Mas, ela ainda não estava satisfeita. Almejava ir mais longe. “Eu não me conformo em ficar estagnada. Então, eu pedi as minhas contas de onde eu trabalhava e montei uma pequena lojinha, uma papelaria, que era o que eu entendia demais. De lá, eu comprei o maior ponto do meu bairro, em São Vicente, e fiquei ali por 20 anos”, diz Gloria.
Gloria abriu a sua papelaria no bairro Vila Jóquei Clube, em São Vicente. Deu o nome de Mônica, em homenagem à personagem mais famosa do cartunista Mauricio de Sousa, o que lhe seria um bom presságio e uma promessa de prosperidade. Com muito trabalho e empenho, Gloria tornou sua papelaria próspera e chegou a ter cinco funcionários. Durante duas décadas foi dali que tirou o sustento de sua família.

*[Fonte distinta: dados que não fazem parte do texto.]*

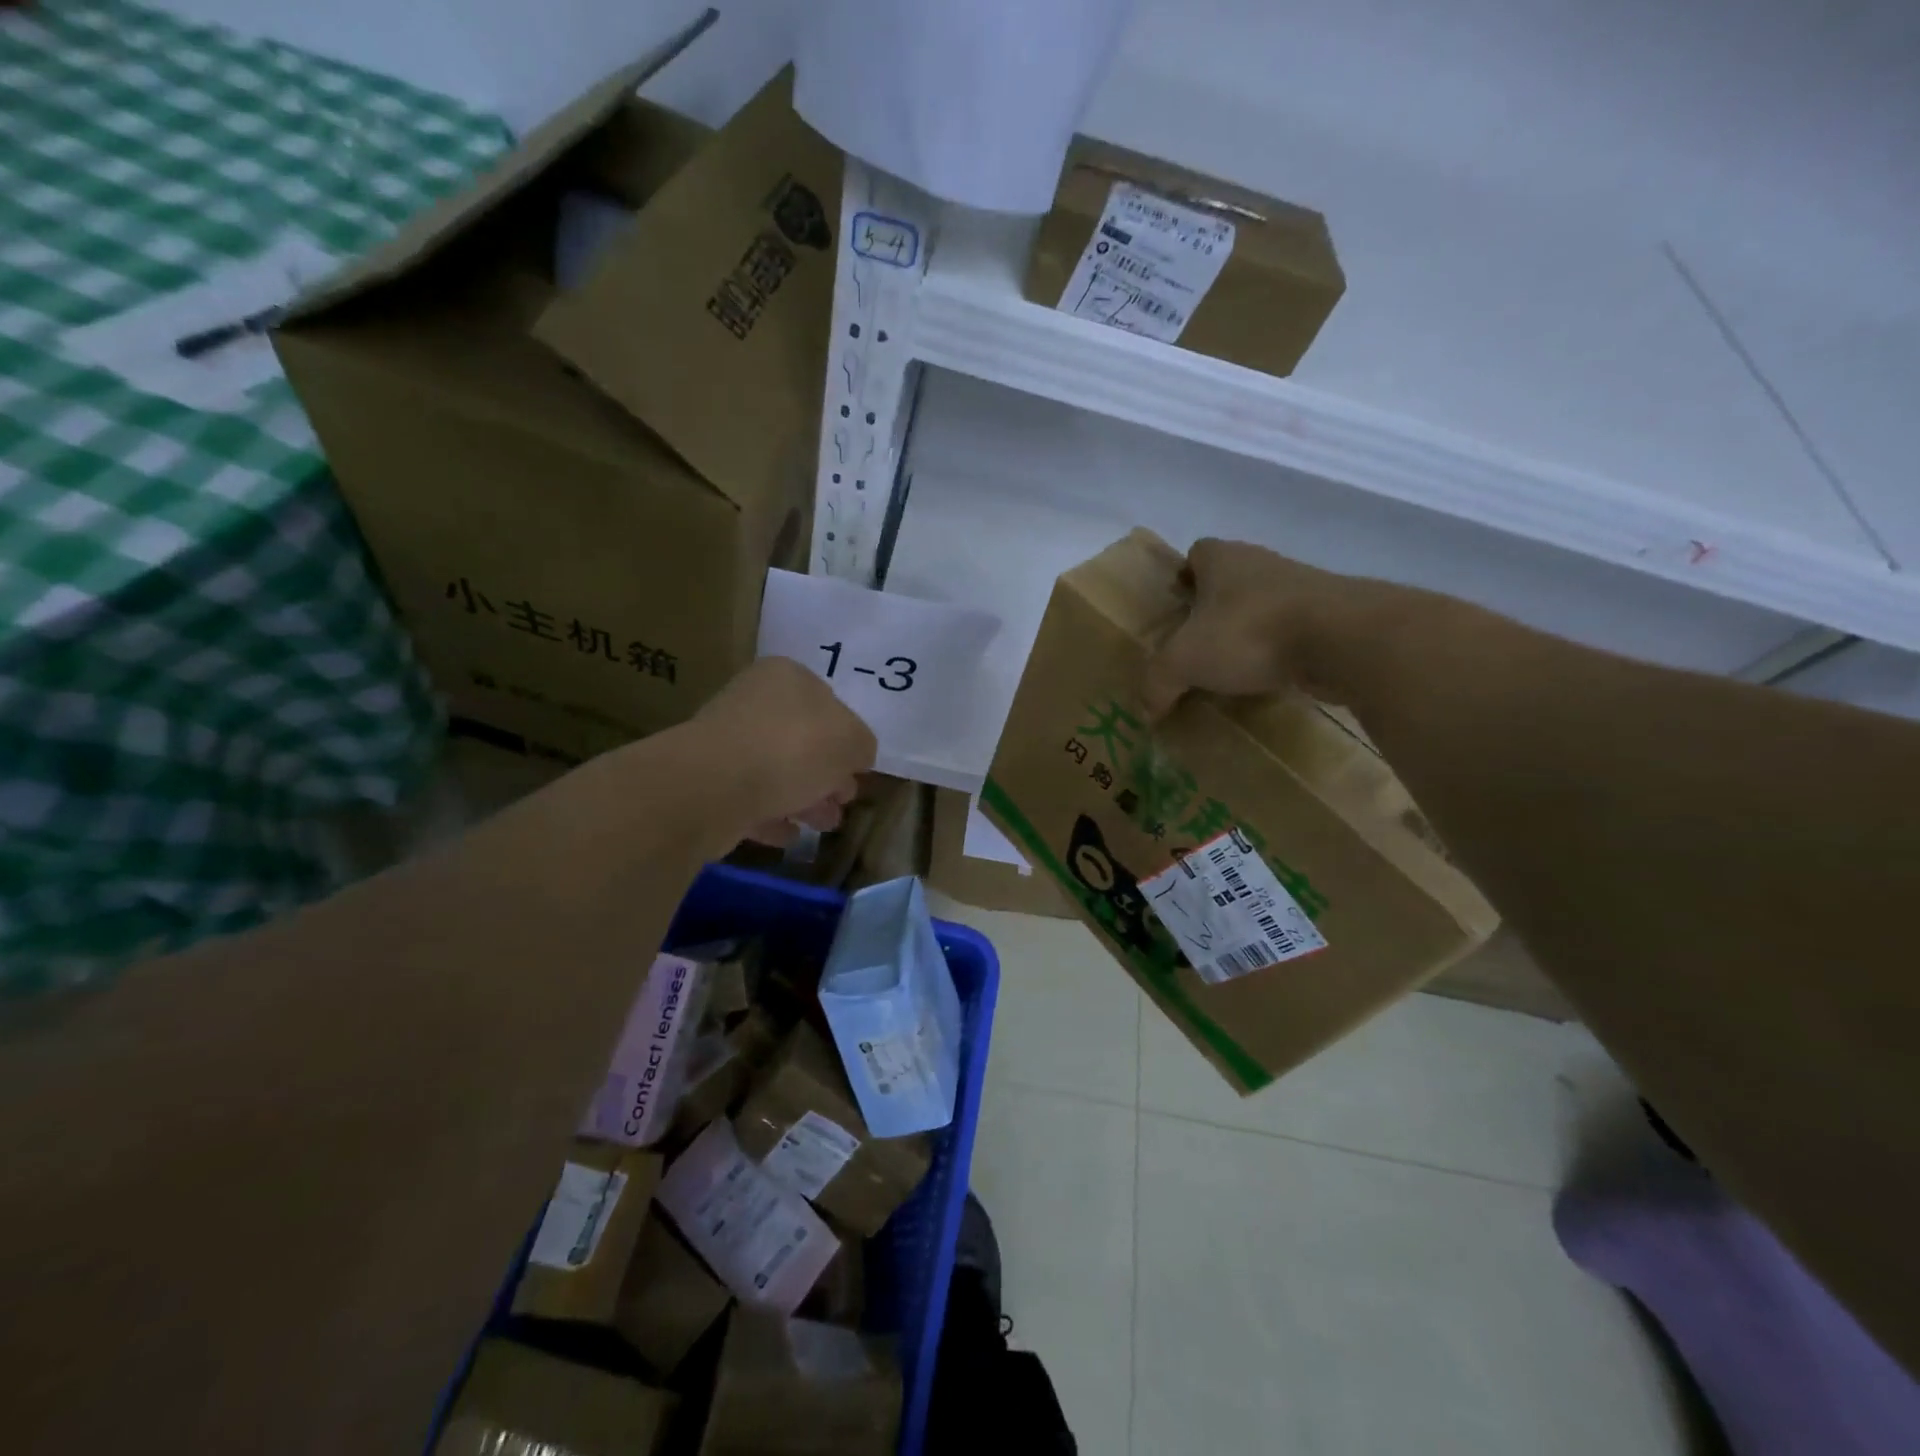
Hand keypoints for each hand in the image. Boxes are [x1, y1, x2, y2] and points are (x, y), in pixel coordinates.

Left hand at [694, 657, 877, 845]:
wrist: (714, 785)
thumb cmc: (792, 749)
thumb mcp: (851, 742)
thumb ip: (862, 746)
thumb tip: (855, 756)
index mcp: (787, 677)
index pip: (829, 703)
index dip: (847, 739)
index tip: (857, 771)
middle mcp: (754, 700)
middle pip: (803, 739)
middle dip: (827, 774)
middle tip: (842, 802)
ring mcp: (727, 740)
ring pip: (777, 770)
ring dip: (805, 797)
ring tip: (823, 826)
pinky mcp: (708, 779)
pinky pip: (750, 796)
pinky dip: (772, 813)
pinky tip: (788, 834)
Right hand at [1142, 539, 1405, 717]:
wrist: (1341, 639)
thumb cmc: (1249, 632)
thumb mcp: (1184, 661)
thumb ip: (1157, 683)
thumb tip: (1145, 711)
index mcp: (1223, 559)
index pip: (1198, 552)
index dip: (1184, 575)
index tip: (1177, 606)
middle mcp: (1262, 564)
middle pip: (1230, 580)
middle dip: (1214, 609)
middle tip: (1197, 645)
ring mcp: (1302, 588)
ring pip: (1263, 605)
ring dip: (1248, 631)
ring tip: (1231, 668)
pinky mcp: (1330, 616)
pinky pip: (1292, 631)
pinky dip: (1278, 651)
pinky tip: (1267, 678)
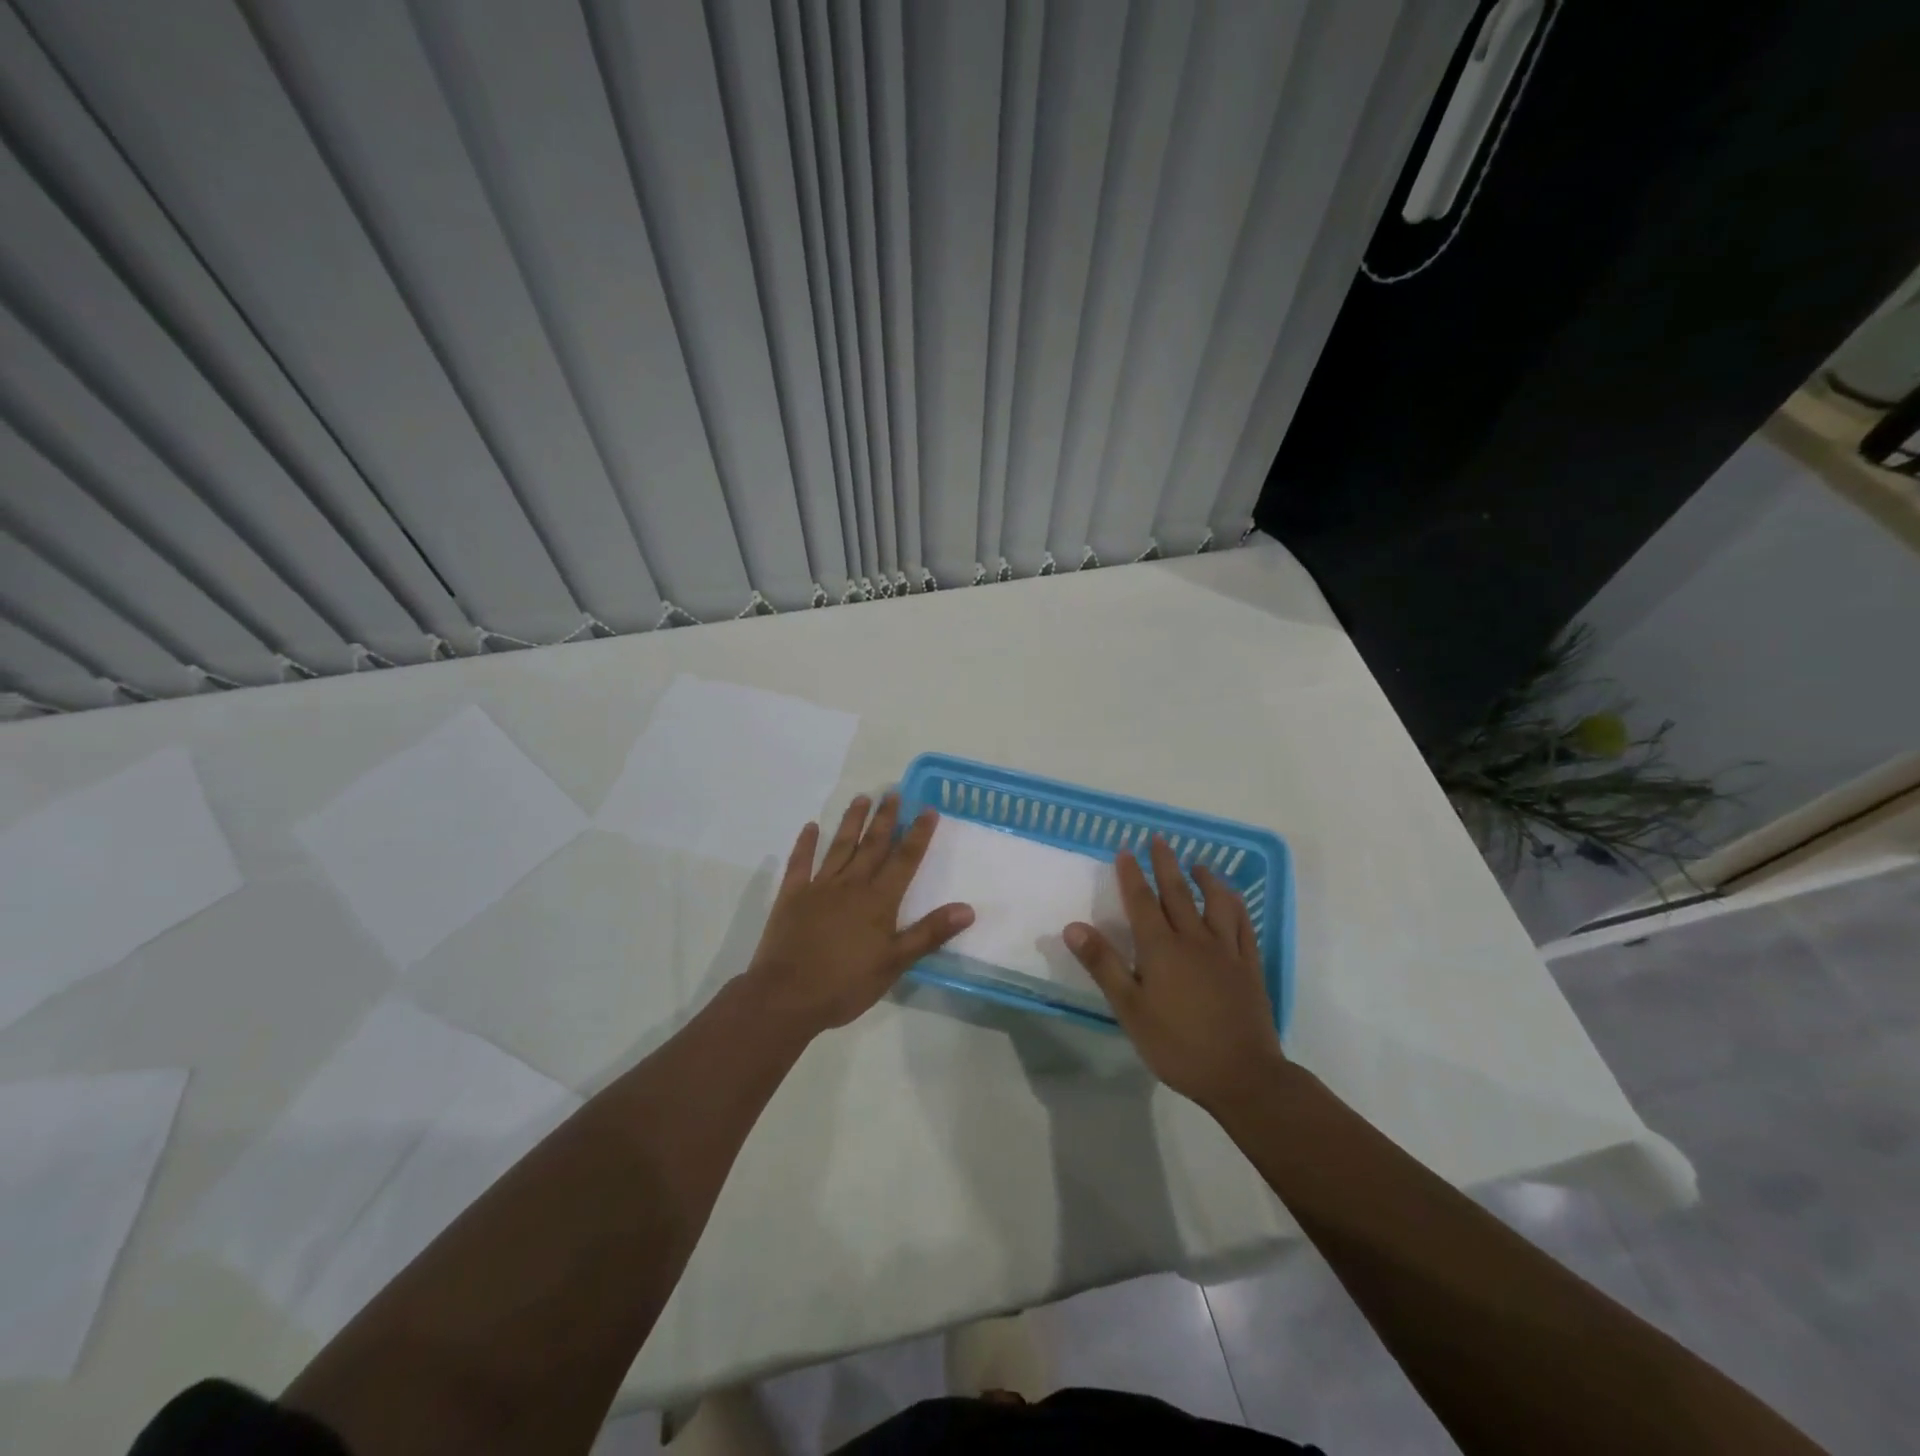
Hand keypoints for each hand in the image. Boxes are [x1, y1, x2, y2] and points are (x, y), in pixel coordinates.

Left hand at [744, 793, 973, 1035]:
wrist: (786, 997)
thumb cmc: (845, 984)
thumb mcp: (894, 963)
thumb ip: (929, 933)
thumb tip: (968, 909)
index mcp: (878, 901)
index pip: (905, 860)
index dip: (918, 834)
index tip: (928, 809)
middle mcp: (851, 885)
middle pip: (873, 845)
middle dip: (886, 818)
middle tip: (894, 792)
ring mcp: (818, 887)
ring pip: (840, 846)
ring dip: (852, 821)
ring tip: (862, 797)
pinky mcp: (792, 896)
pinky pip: (800, 863)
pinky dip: (805, 844)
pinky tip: (810, 827)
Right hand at [1065, 835, 1283, 1110]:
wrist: (1242, 1075)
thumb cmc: (1177, 1044)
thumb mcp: (1130, 1009)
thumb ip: (1103, 964)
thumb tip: (1073, 926)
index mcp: (1161, 948)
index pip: (1142, 901)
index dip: (1132, 874)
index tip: (1125, 850)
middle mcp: (1194, 939)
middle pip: (1178, 892)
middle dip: (1165, 864)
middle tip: (1159, 839)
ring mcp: (1226, 951)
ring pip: (1216, 903)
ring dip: (1206, 879)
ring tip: (1198, 864)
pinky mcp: (1249, 966)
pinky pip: (1243, 925)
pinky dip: (1236, 906)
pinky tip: (1233, 901)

No entanto, os tempos de prosperidade estavam com os dias contados. “Meu companheiro ficou doente e era viciado em jogo de baralho. Eu tinha um filho com ele, então, para evitar que ele, talvez, fosse morto por causa de dívida de jogo, eu fui pagando as contas dele. E, assim, eu perdi a minha loja todinha. Fiquei sem nada. Mas, eu sempre batalhei, montei umas lojinhas pequenas numa época muito difícil, de inflação alta. Tinha época que o dinheiro da lojinha não dava, então, eu ia para a estrada vender água mineral. Eu não tinha vergonha. E eu não tenho mesmo. Se houver a necessidade de pegar papelão na rua, eu pego”, relembra uma obstinada Gloria.

“Agora, eu pretendo participar desse programa para reabrir a minha loja novamente. Não sei se no mesmo ponto, ou em outro ponto menor, mas eu vou reabrir a minha loja, e dar emprego para mais uma ou duas pessoas. Eu sempre tive vários empregados. Eu tinha cinco empregados na minha loja maior”, afirma Gloria, determinada.

Gloria adianta que o estabelecimento será um misto de bazar, papelaria e bomboniere. O futuro estabelecimento já tem nome e data de abertura. “O nome da loja será ‘Os três porquinhos pobres’ e será aberta no dia 2 de dezembro de 2021”, conta ela.

A veterana comerciante já fez o levantamento dos equipamentos que precisará para montar a sua loja, os respectivos custos, e das mercadorias que pretende vender. Falta apenas o investimento para retomar o seu negócio.

Atualmente, Gloria reside no Lar Vicentino Assistência à Velhice, situado à Rua Carijós, 139, no Parque São Vicente, em São Vicente.